А потом собрался с духом, вложил ей монеты в ладошку и шепнул:

— Это тебе, на обзаведенье. Скоро нас переведут в Коканд, там обновки на рынке и справим. Негоже вот так, без сменки. И вообще, тебе много чего надо. Но не переживай, все справим.

— Лешенька… — Гуля посмотрела на него широко раскрытыми глазами. — Мне? Ты — мне? Значит ты меня… — она запнулась и воскликнула. — Но у меня все есть! Часть своего принесла, а часть мне тетя Таня перешивает из своих вещей…

— И не думай! — твердо заявил Лекса и закрыл ладошку с золотыми монетами. — Все у тебя будет! Я тебе нашто? Вот и справим обновки!

И тогда его Гуля неумело ткнула губами в скулу, словно клюнула и тут же зарделась. Лешка так и не решился поцеловать ее в ответ, а потом пришла Татьяна Владимировна, проверила перевязку и погнала Лексу из санпункта.

Сразу после этого он пошел осматривать коней взятых в бою. Прошелся вдоль коновязей и остановился возле очень красивого, черного как смоль молодого жеребца, с маленькой белой звездочкой на лбу.

Жеребец прянул, бешено фыркнул, закосил взглядом и забил ногами.

Лекса не шевельнулся и не отвел взгляда, затем шагнул вперед, по-хозяйски огладил жеребца по морде и повелительно сказал.

— Теперь тебя зовут Черкес, а завтра поутру к хозяину будешь привыкать.

А потом улыбнулся и добавил обращаясь сам к себе.

— Вот теперь справный казак, все при мне: шашка, конь и баба…

И поутру объездил Черкеса, но сразу после этого свалился в дикой горячке: сказалось пренебрежительное отношение к ранам и нервное напряжение.

А пришел в себя только через неделю…

Глава 7

Лешка видел войну. Страшную, кровавую, но совсем другую. Огромные бронированные машины, рои маленьких, похожих на механических птиц летательных аппаратов, солдаты в незнакомой форме с незнакомым оружием в руках, в странных доспехах и касках…

Смерть, боль, кровь и дикое желание умереть…

Лекса дернулся и…

Пришел в себя…

Уже все вспомнив…

Яркое солнце ударило в глаза, Лешка закрылся локтем, переждал и повел недоуменным взглядом вокруг, словно видел этот мир в первый раз.

Скрипит колесами телега, медленно проплывает мимо абрикосовый сад, журчит арык, в иссиня-голубом небе водят стремительную чехарду ласточки. Пахнет лошадиным потом, дегтем, пылью, ледяной водой и абрикосами…

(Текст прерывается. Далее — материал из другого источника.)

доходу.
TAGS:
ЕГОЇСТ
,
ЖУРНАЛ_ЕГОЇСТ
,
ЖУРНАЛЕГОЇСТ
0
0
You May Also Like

— Лекса, милый!!! — на Алешку налетел бешеный вихрь и опрокинул обратно на попону. — Проснулся, азизим, проснулся!.. — Гуля взахлеб плакала, одновременно теребя и прижимаясь к нему.

Алешка оторвал ее от себя и, отстранив на вытянутых руках, впился взглядом в лицо девушки.

Мозги резанул бешеный страх и одновременно сильное облегчение.

Страх перед тем, с чем ему придется столкнуться в прошлом, а облегчение от того, что в своей прошлой жизни он все-таки умер.

Все стадии эмоций после осознания переноса: отрицание, гнев, депрессия и принятие, Лешка перенес, когда валялся в горячке, поэтому уже не грешил на сумасшествие и прекрасно понимал, что с ним случилось.

— Не узнал? — в глазах Гули плеснулся испуг. — Совсем? Ой-е…

— Узнал… — тихо шепнул Алешка и крепко прижал девушку к себе. ­– Конечно, узнал…

К боли в сердце добавился неожиданный дикий страх потерять и ее.

— Проснулся, казаче… — густо пробасил седоусый пожилой красноармеец с облучка телеги. — Правильно, казацкую кровь ничем не перешибешь. Ну ниче, ниче, скоро остановимся на бивак, наобнимаетесь всласть. Та милуйтесь, милуйтесь, я не смотрю… — он ехидно хохотнул, в ответ на возмущенный взгляд Гули.